People photos with keypoints:
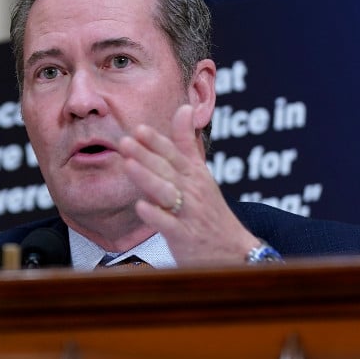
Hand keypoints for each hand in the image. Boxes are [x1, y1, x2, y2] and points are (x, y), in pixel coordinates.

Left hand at [119, 105, 259, 265]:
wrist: (233, 250)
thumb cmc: (210, 210)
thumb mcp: (201, 173)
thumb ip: (187, 143)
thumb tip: (184, 107)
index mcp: (194, 175)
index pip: (175, 154)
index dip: (157, 142)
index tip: (139, 128)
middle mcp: (192, 191)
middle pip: (167, 169)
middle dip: (146, 155)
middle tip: (126, 141)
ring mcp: (188, 213)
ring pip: (167, 193)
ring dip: (148, 178)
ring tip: (129, 165)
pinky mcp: (184, 236)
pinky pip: (168, 225)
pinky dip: (155, 215)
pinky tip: (140, 206)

_What the task requires_
Look over the data above and show each line that contains "pinky".

_Answer to the problem_
pinky mcp: (184, 236)
pinky pip: (168, 225)
pinky dip: (155, 215)
pinky tip: (140, 206)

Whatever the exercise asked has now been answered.